When creating the test cases, we used different drop-out rates and sample sizes. As seen in Fig. 20 and Additional file 7: Table S6, with the same batch size and different drop-out rate (case 1 compared to 2, and case 3 compared to 4), the TP and FP counts were on average similar between the case of a high drop-out rate compared to a low drop-out rate, except for scGen. For scGen, there was a big difference in the FP count between low and high drop-out rates, especially in the downregulated genes (FP = 722 in case 3 vs FP = 2763 in case 4, and FP = 92 in case 5 vs FP = 1926 in case 6).

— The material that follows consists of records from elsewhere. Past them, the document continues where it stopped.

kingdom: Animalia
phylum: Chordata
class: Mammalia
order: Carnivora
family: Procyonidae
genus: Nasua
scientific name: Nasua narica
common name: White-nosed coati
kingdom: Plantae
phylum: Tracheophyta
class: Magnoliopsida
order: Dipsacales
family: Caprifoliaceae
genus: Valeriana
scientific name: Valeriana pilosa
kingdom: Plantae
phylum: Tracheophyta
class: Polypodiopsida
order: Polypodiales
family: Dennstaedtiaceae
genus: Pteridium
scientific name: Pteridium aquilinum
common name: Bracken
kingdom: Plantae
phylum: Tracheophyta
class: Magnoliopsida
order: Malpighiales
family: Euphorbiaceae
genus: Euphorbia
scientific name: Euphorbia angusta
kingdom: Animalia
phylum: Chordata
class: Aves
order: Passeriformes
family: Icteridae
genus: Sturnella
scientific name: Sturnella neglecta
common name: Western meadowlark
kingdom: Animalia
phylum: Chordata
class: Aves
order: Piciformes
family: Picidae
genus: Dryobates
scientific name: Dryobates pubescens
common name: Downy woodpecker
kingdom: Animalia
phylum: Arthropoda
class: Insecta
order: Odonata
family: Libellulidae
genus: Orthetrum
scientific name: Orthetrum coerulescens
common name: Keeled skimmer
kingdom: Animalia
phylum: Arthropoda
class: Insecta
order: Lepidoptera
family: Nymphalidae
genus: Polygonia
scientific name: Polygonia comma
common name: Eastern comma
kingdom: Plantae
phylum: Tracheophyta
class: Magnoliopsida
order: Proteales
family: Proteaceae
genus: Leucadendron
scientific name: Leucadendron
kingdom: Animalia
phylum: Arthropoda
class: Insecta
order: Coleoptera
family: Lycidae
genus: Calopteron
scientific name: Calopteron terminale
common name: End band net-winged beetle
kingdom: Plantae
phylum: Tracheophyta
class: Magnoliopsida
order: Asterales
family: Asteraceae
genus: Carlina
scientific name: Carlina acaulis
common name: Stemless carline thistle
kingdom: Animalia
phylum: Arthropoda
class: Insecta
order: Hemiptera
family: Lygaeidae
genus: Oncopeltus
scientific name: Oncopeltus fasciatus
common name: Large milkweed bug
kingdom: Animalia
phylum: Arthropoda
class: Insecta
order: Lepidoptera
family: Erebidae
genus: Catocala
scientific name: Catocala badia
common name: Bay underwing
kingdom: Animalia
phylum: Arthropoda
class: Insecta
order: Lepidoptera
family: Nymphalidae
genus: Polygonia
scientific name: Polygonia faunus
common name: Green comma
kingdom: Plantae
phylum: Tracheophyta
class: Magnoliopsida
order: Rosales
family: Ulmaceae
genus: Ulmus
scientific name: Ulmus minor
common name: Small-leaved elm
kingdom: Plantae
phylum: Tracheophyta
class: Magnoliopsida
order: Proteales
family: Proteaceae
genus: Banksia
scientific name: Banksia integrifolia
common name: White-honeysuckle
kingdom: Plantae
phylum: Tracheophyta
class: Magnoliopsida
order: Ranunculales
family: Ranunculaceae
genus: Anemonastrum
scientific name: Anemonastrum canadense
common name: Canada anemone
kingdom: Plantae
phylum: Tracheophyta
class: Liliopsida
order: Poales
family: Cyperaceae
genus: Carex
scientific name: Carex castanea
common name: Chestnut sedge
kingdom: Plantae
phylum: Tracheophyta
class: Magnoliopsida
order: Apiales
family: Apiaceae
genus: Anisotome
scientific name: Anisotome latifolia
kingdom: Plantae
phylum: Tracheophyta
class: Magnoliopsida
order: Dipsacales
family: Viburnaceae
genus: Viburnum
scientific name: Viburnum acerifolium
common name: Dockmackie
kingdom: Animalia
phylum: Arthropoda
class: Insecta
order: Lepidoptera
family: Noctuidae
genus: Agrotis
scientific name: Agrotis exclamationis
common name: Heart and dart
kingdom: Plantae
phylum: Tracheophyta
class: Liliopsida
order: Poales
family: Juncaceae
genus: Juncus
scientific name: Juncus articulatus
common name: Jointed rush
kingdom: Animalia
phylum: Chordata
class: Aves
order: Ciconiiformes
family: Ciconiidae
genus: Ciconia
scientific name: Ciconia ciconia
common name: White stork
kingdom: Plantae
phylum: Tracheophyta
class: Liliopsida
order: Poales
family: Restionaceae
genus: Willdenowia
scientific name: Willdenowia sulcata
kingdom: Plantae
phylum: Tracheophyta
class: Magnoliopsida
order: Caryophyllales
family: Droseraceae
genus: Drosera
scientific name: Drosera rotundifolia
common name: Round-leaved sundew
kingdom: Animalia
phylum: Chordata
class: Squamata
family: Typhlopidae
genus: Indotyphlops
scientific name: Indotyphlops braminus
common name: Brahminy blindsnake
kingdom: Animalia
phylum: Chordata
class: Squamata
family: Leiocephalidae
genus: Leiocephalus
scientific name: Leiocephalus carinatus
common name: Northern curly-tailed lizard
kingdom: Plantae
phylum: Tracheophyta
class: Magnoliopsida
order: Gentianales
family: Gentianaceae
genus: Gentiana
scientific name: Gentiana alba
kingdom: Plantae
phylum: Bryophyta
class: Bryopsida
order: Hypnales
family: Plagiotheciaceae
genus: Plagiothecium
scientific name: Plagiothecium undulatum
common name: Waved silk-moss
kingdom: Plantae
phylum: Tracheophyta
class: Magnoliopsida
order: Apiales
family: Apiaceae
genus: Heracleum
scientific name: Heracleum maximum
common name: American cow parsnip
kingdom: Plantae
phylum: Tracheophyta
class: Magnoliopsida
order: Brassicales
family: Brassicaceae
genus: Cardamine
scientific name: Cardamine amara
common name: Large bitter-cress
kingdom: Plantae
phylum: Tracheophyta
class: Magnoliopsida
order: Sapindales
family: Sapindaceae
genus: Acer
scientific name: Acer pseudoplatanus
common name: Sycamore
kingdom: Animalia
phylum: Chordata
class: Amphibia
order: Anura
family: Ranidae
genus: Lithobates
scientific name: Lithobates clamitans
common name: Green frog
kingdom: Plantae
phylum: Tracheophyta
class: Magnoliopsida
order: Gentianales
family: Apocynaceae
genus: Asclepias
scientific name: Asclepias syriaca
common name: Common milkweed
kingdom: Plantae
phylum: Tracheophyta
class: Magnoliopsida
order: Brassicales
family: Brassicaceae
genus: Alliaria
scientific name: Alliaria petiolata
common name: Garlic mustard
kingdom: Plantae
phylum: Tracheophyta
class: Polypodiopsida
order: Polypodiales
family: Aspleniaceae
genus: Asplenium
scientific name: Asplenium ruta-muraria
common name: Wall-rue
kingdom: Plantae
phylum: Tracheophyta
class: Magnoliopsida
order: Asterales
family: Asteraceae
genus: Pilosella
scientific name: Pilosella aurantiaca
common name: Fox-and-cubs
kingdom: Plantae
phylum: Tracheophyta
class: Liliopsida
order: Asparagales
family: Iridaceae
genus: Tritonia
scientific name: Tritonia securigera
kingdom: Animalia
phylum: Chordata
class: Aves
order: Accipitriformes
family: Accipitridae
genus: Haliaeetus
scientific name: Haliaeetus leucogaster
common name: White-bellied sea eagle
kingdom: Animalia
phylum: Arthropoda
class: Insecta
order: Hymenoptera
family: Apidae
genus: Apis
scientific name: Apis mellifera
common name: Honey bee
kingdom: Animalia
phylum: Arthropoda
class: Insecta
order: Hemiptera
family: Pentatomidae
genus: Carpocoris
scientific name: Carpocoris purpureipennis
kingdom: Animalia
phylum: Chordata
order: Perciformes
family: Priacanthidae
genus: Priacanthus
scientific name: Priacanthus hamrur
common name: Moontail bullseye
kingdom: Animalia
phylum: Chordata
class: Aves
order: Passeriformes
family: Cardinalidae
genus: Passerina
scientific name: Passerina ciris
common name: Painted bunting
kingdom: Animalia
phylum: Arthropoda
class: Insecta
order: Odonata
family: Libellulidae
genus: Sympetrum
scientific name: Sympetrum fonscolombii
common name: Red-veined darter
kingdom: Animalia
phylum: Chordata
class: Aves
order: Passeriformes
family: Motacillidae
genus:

Therefore, the drop-out rate had minimal impact on most methods. We also observed slightly higher TP and FP numbers when there was an unbalanced number of cells in the batches (500 cells in batch 1 and 900 cells in batch 2, Fig. 20b), as opposed to balanced cell numbers (500 cells in batch 1 and 450 cells in batch 2, Fig. 20b, Additional file 7: Table S6). However, with a greater imbalance in cell numbers (simulations 5 and 6, with 80 cells in batch 1 and 400 cells in batch 2), the number of TP was instead significantly lower compared to other simulations. Overall, within the tested range of drop-out rates and cell counts, the dropout rate had little impact on the results (TP and FP), while the effect of cell count balance was mixed. Another noteworthy observation is that scGen is prone to FP errors compared to the other methods.
In conclusion, ComBat, MNN Correct, ZINB-WaVE, and scMerge are the recommended methods to obtain a batch-effect-corrected matrix for downstream analysis.